====== Given text ======
Court Opinion

ID: 3643336
Source: CourtListenerOpinion
Date Created: 2016-07-06 06:00:17.517801+00
Date Added: 2024-06-11T11:39:07.180001
License: Public Domain

From a judgment for the plaintiffs the defendant appealed.
The plaintiffs contracted to sell to the defendant a certain lot of land situated in the town of Mount Olive. The question presented relates to the title. The property was devised to the plaintiff, Major Loftin, upon the following trust: "He shall hold the same as a house for my three children, J. Annie Flowers, Fannie E. Westbrook, and Ernest B. Flowers, which they shall use and occupy free of rents until but one of them survives; then he shall convey the same to such survivor in fee, absolutely."
The trustee, together with the three cestuis que trustent, Mrs. Flowers, Mrs. Westbrook, and Ernest B. Flowers, together with the husbands of the two femes covert, and the wife of Ernest B. Flowers, all have executed and tendered a proper deed in fee simple to the defendant, who has agreed to purchase the land. He declines to accept the deed and pay the purchase money upon the ground that the title is not good. It is immaterial whether,     (607) under the clause of the will above quoted, the three children of the testatrix took a contingent remainder or a vested remainder. It is perfectly plain that in any event the title must vest absolutely in the survivor of the three.
Under the specific language of the will, the trustee is required to convey the property to the survivor in fee absolutely. The trustee and all three of the children have executed the deed. There can be no question that this deed will convey to the purchaser an estate in fee simple, and that the survivor of the three children will be estopped from claiming against it. Kornegay v. Miller, 137 N.C. 659; Watts v. Griffin, 137 N.C. 572;Beacom v. Amos, 161 N.C. 357.
====== The data ======
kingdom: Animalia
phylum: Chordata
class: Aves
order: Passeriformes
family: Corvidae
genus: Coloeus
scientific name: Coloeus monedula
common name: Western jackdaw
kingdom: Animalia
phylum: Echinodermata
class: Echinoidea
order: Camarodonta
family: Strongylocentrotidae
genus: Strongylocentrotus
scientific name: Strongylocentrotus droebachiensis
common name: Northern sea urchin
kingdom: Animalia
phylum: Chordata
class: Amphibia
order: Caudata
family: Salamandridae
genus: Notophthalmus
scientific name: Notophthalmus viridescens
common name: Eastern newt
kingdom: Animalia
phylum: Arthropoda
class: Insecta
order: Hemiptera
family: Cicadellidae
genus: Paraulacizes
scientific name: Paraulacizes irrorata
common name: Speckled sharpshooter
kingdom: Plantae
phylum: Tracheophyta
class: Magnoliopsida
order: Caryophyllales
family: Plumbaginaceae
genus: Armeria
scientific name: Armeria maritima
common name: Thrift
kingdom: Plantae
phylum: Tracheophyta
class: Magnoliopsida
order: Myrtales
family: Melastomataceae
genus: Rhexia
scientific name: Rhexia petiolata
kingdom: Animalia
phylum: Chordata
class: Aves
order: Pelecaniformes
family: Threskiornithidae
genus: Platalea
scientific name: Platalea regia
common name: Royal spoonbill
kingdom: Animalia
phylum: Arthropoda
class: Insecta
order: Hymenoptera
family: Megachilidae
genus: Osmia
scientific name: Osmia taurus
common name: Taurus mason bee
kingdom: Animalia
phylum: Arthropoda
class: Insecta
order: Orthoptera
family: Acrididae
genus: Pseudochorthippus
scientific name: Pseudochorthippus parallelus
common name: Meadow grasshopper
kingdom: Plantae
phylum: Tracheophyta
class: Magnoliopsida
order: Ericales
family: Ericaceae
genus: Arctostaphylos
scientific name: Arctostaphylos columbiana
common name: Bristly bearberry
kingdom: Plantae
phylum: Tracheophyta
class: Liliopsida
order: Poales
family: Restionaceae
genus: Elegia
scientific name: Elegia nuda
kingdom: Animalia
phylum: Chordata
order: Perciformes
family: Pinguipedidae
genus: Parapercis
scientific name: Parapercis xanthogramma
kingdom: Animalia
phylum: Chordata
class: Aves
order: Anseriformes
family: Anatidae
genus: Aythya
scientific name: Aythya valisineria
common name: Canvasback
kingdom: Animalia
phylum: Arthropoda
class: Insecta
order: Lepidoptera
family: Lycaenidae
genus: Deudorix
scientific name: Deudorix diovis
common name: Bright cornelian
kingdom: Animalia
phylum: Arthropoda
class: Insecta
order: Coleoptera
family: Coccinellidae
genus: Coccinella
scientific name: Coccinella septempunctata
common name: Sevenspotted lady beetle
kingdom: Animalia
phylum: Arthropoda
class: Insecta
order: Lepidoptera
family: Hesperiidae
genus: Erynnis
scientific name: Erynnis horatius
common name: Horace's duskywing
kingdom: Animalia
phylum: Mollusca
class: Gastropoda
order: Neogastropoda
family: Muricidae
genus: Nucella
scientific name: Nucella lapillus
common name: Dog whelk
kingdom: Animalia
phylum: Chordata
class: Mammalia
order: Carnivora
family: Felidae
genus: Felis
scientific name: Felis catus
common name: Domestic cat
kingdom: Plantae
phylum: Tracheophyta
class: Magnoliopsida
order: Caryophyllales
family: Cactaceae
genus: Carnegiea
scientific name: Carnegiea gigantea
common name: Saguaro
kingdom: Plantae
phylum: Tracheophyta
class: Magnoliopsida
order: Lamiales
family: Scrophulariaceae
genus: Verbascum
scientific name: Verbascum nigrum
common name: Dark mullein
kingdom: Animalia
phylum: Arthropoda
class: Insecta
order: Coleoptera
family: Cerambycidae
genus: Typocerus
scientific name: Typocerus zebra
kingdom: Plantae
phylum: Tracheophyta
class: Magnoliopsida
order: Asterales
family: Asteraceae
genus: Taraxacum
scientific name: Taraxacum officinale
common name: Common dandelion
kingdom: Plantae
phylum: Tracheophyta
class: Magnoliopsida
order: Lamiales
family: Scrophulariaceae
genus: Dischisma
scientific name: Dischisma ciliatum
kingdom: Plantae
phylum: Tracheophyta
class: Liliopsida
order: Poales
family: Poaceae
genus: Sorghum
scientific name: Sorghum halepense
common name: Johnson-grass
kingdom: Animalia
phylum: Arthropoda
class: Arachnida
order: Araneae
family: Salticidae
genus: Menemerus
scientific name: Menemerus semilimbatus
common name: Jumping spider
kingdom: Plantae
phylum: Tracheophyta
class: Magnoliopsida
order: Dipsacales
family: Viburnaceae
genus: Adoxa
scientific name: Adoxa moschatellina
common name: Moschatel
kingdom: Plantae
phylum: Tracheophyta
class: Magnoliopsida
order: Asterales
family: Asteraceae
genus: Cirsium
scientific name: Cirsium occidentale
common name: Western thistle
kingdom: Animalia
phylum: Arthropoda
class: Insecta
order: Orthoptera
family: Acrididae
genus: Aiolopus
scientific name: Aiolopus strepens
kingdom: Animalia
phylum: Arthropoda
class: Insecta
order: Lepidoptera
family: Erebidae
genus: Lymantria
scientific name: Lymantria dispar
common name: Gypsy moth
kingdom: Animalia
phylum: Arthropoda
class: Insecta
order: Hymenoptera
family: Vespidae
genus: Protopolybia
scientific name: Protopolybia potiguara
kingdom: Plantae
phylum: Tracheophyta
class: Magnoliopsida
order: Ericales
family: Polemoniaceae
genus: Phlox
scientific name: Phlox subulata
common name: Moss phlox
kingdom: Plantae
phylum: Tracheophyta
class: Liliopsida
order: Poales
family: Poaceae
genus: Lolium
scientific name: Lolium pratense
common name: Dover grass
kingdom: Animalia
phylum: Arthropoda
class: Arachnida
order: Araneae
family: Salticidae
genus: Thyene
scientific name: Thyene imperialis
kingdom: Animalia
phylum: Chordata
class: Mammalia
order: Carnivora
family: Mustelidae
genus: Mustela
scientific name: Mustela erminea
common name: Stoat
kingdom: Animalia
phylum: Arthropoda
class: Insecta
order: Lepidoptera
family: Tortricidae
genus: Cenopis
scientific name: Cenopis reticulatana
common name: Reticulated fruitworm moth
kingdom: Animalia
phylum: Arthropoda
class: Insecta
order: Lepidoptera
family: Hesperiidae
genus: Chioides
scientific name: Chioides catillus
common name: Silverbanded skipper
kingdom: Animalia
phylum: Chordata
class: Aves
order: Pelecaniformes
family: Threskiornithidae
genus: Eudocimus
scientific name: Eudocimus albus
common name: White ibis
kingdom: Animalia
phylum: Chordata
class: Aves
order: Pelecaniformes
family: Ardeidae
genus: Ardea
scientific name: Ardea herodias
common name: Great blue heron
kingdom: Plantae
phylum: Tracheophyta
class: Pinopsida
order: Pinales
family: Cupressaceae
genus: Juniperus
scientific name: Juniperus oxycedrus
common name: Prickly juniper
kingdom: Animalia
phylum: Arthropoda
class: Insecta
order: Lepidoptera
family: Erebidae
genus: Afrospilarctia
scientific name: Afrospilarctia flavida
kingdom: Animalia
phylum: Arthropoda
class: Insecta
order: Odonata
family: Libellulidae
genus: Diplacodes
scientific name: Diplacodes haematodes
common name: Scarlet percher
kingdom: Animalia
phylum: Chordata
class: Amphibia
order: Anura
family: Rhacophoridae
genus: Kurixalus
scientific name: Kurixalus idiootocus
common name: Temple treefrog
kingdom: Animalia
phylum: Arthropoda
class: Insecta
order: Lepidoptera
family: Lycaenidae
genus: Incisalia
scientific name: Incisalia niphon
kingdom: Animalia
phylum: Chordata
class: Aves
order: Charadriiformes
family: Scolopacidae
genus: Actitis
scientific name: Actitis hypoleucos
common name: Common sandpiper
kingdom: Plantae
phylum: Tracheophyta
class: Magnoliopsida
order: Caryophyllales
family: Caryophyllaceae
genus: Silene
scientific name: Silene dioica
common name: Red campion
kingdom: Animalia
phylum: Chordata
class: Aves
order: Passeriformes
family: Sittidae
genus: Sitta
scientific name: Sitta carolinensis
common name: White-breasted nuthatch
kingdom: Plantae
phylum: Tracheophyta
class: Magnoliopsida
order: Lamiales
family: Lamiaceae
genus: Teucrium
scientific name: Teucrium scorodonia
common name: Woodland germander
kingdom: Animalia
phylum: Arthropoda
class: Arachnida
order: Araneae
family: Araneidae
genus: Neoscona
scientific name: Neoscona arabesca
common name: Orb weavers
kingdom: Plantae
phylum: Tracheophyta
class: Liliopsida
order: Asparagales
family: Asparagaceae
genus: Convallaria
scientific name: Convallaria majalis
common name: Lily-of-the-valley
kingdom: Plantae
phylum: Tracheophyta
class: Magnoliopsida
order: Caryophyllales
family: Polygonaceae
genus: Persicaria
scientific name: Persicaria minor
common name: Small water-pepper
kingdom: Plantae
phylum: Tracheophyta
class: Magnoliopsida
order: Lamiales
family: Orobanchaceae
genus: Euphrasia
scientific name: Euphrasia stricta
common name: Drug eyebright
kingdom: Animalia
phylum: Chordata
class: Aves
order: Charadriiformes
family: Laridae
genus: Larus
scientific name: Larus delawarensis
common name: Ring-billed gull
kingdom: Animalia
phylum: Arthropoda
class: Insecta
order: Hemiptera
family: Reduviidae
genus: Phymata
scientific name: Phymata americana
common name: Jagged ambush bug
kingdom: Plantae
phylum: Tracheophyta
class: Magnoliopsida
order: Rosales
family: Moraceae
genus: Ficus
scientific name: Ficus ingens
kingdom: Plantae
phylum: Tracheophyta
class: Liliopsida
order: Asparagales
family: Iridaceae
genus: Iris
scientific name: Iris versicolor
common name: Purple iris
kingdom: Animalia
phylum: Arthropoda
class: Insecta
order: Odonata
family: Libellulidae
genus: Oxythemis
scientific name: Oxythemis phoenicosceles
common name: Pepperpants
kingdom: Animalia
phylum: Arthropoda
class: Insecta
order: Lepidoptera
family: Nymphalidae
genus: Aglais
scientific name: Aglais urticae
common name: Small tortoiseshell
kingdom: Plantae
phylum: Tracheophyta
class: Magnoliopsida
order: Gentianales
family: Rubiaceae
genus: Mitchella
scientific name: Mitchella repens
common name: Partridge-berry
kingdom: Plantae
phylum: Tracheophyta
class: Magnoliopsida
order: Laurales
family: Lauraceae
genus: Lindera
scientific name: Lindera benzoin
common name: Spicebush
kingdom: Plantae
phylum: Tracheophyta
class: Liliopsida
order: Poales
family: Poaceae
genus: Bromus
======
What you should do -
Can you reproduce the entire court opinion above, word for word, from its heading to the last case citation?

Exercise result -
Court Opinion

ID: 3643336
Source: CourtListenerOpinion
Date Created: 2016-07-06 06:00:17.517801+00
Date Added: 2024-06-11T11:39:07.180001
License: Public Domain

From a judgment for the plaintiffs the defendant appealed.
The plaintiffs contracted to sell to the defendant a certain lot of land situated in the town of Mount Olive. The question presented relates to the title. The property was devised to the plaintiff, Major Loftin, upon the following trust: "He shall hold the same as a house for my three children, J. Annie Flowers, Fannie E. Westbrook, and Ernest B. Flowers, which they shall use and occupy free of rents until but one of them survives; then he shall convey the same to such survivor in fee, absolutely."
The trustee, together with the three cestuis que trustent, Mrs. Flowers, Mrs. Westbrook, and Ernest B. Flowers, together with the husbands of the two femes covert, and the wife of Ernest B. Flowers, all have executed and tendered a proper deed in fee simple to the defendant, who has agreed to purchase the land. He declines to accept the deed and pay the purchase money upon the ground that the title is not good. It is immaterial whether,     (607) under the clause of the will above quoted, the three children of the testatrix took a contingent remainder or a vested remainder. It is perfectly plain that in any event the title must vest absolutely in the survivor of the three.
Under the specific language of the will, the trustee is required to convey the property to the survivor in fee absolutely. The trustee and all three of the children have executed the deed. There can be no question that this deed will convey to the purchaser an estate in fee simple, and that the survivor of the three children will be estopped from claiming against it. Kornegay v. Miller, 137 N.C. 659; Watts v. Griffin, 137 N.C. 572;Beacom v. Amos, 161 N.C. 357.